1 En aquellos días, Juan el Bautista se presentó predicando en el desierto de Judea:
2 «Arrepiéntanse, porque el reino de los cielos está cerca».
3 Juan fue predicho por el profeta Isaías, quien dijo: *Esta es la voz del que clama en el desierto:¡Preparen el camino del Señor, enderecen sus senderos!
4 Juan vestía una túnica de pelo de camello y un cinturón de cuero a la cintura; comía langostas y miel silvestre.
5 Acudían a Juan personas de Jerusalén, de toda Judea y de todos los lugares alrededor del río Jordán.
6 Confesaron sus pecados, y Juan los bautizó en el río Jordán.
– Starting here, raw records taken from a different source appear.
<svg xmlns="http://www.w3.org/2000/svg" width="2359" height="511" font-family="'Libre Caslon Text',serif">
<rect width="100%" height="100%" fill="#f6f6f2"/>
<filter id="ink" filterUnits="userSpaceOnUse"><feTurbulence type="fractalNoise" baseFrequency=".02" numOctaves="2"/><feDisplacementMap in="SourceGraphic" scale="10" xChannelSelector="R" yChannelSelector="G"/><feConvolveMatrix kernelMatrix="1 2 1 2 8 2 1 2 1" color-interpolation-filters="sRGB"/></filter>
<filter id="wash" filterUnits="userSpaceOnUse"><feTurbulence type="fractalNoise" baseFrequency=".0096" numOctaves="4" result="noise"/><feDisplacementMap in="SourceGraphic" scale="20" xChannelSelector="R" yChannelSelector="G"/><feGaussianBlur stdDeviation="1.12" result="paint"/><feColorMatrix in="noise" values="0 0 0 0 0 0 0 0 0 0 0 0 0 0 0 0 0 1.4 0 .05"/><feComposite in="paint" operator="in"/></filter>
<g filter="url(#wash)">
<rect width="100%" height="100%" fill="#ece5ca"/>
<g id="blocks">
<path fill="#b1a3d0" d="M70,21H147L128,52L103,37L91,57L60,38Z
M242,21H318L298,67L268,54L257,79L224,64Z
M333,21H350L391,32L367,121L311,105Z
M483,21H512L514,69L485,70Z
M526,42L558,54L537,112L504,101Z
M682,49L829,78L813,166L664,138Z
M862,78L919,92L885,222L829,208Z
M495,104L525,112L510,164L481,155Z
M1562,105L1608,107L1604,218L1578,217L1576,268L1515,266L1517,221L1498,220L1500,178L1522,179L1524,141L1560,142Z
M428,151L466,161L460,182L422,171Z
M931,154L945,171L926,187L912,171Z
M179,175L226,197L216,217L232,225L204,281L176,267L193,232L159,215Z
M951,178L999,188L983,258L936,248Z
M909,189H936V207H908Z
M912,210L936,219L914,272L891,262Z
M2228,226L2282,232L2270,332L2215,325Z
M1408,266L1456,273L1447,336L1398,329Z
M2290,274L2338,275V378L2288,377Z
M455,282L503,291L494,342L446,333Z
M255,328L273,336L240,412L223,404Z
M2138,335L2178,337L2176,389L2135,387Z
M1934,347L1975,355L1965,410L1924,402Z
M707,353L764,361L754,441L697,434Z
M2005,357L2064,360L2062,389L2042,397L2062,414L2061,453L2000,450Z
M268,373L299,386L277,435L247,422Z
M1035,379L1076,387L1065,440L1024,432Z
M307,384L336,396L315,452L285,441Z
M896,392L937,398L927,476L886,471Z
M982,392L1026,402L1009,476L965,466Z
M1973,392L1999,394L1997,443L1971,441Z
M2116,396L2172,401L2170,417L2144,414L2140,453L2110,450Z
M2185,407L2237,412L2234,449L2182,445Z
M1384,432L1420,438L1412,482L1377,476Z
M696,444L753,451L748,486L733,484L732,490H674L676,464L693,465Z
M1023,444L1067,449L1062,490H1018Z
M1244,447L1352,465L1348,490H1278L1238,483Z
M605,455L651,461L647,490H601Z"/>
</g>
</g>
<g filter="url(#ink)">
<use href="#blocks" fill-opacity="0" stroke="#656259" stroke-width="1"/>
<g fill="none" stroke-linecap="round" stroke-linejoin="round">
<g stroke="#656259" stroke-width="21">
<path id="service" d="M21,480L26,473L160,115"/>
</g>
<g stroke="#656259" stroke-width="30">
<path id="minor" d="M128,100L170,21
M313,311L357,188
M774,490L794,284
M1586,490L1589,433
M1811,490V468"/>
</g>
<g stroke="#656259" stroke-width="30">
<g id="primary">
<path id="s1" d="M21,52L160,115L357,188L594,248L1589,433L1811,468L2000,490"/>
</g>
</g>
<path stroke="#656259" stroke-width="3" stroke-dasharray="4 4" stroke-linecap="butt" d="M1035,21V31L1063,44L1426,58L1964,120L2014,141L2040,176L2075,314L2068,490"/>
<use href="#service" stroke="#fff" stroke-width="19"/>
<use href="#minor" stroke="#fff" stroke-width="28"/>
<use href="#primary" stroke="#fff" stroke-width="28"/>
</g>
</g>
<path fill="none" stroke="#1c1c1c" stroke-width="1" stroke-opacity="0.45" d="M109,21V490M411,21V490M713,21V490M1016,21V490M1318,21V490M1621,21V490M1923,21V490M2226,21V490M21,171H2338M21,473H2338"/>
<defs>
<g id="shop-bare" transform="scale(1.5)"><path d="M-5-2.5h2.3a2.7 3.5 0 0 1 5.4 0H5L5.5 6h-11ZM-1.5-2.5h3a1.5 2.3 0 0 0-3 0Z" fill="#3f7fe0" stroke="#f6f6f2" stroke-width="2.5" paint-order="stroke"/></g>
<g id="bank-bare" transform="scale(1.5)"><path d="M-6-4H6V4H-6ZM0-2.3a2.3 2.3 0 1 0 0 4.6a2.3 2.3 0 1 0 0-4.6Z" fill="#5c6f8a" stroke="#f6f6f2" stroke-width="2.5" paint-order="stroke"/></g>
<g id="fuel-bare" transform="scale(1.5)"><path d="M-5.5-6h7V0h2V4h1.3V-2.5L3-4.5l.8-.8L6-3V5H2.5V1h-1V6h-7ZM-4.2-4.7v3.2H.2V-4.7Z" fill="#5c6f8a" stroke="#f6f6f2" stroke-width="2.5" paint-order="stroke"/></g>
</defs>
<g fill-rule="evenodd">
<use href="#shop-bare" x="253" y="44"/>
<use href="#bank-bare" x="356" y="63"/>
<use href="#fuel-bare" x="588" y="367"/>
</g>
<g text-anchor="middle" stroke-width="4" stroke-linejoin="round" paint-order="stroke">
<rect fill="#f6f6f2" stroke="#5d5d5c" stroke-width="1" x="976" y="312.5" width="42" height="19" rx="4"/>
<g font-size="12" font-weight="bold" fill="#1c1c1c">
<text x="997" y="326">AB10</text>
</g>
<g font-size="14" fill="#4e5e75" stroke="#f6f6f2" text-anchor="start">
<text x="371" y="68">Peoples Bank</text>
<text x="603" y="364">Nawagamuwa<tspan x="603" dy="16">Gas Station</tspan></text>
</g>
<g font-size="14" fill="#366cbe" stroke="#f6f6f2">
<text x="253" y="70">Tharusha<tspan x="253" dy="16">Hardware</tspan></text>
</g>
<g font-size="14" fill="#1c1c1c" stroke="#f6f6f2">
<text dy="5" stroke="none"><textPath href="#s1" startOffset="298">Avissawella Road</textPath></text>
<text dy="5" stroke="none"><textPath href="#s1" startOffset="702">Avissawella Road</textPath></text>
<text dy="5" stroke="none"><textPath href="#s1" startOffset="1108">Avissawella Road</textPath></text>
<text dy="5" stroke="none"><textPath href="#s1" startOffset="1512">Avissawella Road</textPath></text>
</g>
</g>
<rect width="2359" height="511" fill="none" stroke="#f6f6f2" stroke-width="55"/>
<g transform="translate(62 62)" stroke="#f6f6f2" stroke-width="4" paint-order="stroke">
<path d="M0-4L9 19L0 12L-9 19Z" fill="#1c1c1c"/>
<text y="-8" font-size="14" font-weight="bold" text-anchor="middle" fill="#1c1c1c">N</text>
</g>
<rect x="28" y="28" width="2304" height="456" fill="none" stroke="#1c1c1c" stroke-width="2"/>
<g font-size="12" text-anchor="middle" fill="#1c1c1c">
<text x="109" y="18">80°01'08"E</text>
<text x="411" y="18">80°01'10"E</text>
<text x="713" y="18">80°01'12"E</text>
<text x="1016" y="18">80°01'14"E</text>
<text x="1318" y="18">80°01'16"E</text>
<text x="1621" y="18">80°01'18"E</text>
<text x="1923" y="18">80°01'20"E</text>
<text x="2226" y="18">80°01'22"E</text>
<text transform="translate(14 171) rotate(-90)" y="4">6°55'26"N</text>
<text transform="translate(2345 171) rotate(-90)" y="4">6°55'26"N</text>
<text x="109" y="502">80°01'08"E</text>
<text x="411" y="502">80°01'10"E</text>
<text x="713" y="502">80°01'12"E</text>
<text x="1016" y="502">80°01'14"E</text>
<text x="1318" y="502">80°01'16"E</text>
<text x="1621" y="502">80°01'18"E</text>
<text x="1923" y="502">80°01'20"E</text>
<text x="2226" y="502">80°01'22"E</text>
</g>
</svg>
7 Al ver que muchos fariseos y saduceos venían a bautizarse, les dijo: «¡Camada de víboras! ¿Quién les advirtió que huyeran de la ira venidera?
8 Produzcan frutos dignos de arrepentimiento. 9 No crean que basta decir: «Abraham es nuestro padre», porque les digo que incluso de estas piedras Dios puede levantar hijos a Abraham.
10 El hacha ya está a la raíz de los árboles, y todo árbol que no dé buen fruto será cortado y arrojado al fuego.
11 Yo los bautizo con agua para arrepentimiento, pero el que viene después de mí es más poderoso que yo. No soy digno de llevarle las sandalias. Él los bautizará con el Espíritu Santo y con fuego.
12 Tiene el aventador en la mano; limpiará su era y recogerá su trigo en el granero, pero quemará la paja con fuego inextinguible.